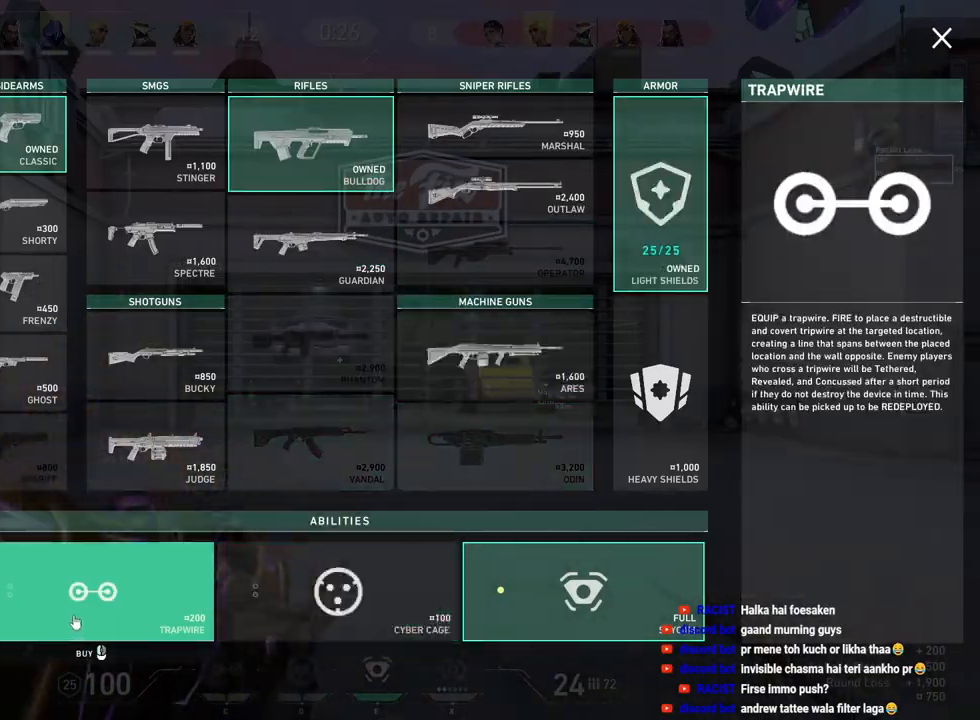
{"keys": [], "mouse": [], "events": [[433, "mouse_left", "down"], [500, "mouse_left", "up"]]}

==

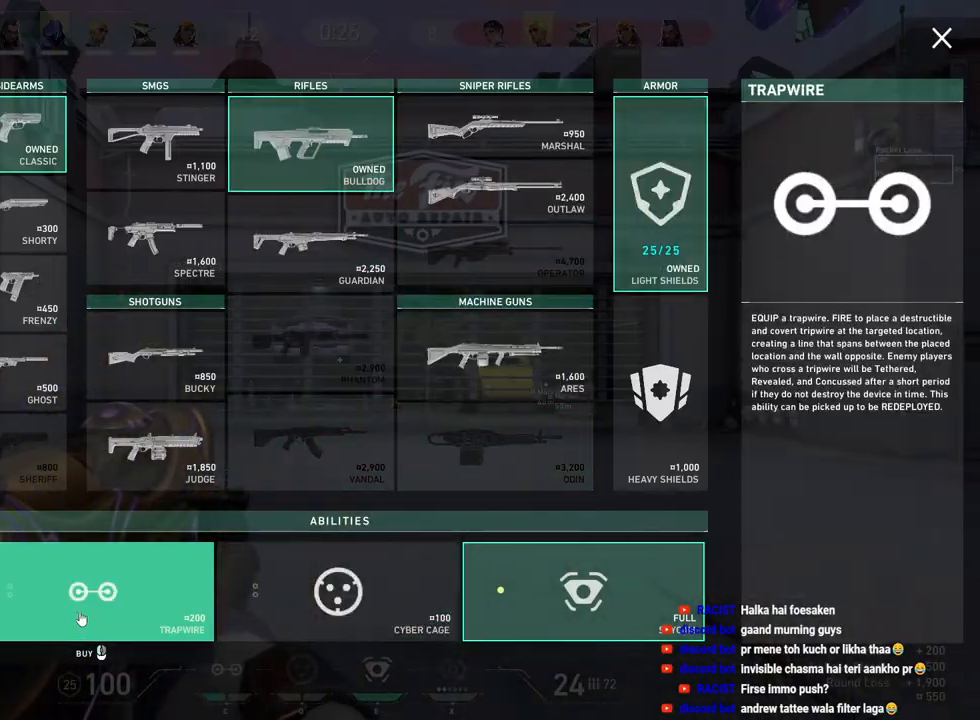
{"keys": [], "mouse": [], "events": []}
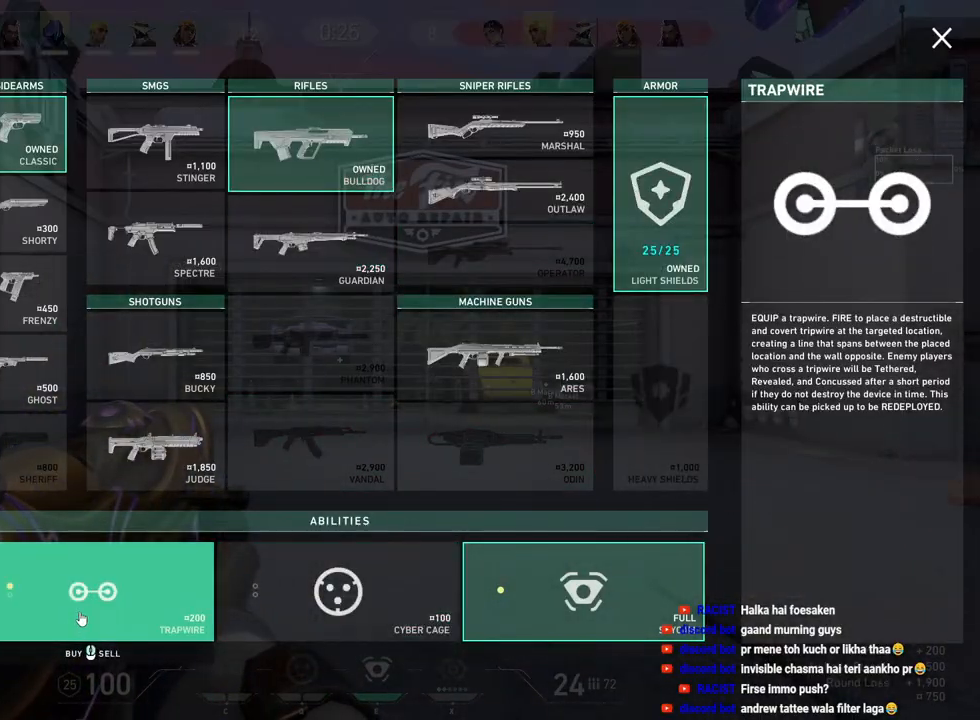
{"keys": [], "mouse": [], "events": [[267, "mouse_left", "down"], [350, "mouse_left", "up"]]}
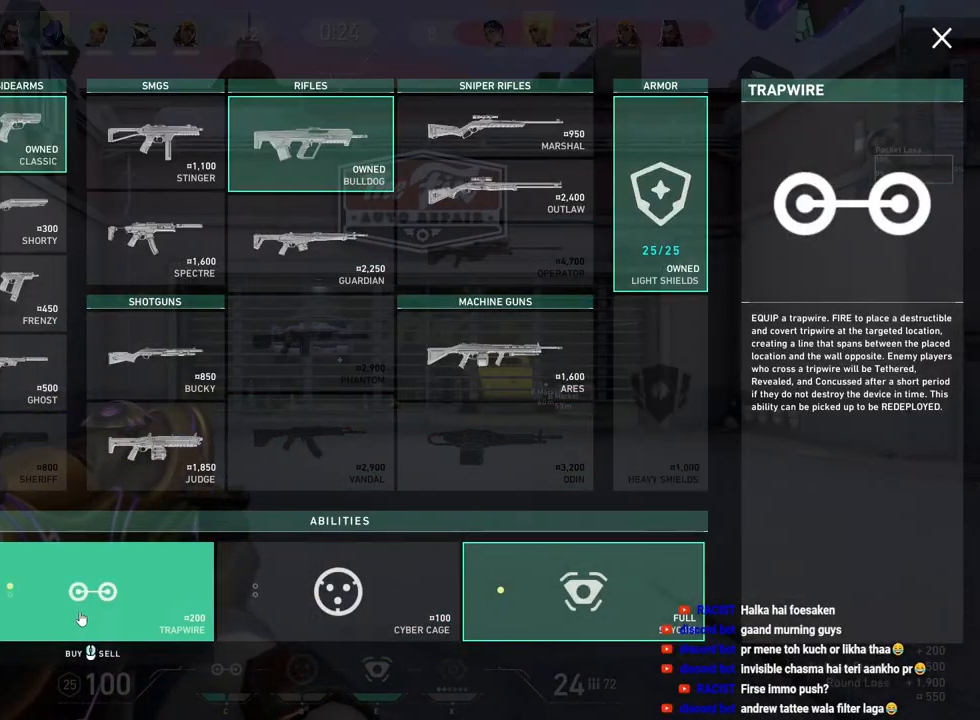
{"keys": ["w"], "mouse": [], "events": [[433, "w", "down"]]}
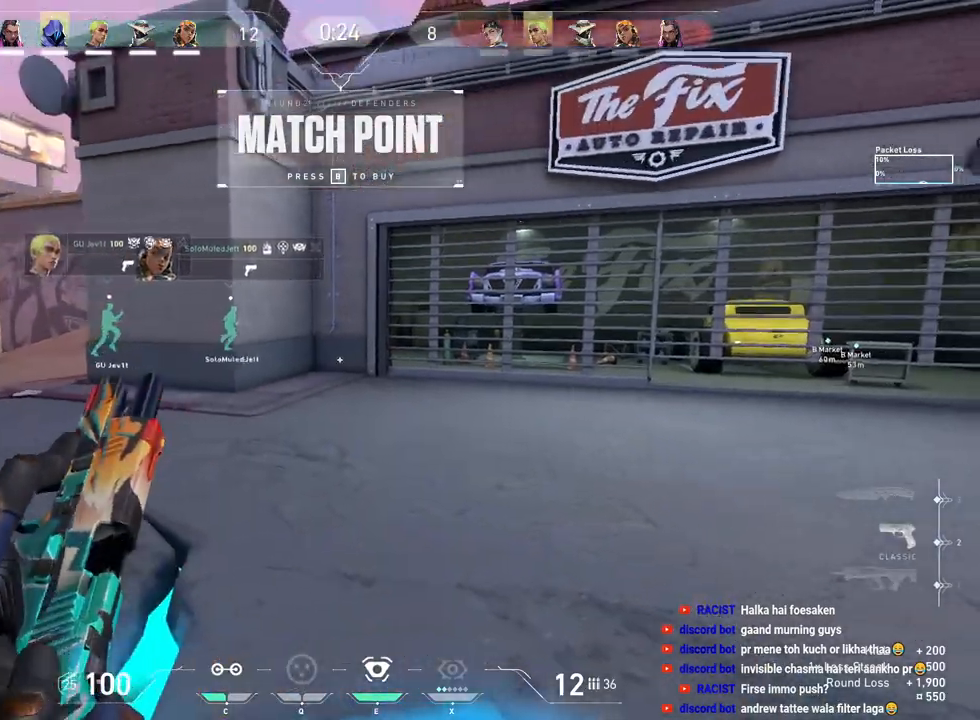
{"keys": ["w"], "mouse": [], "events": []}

* _EXERCISE PROMPT_: Go through the data and count every line where the word "down" appears. Give only that count.

* _SOLUTION FOR THIS TASK_: 3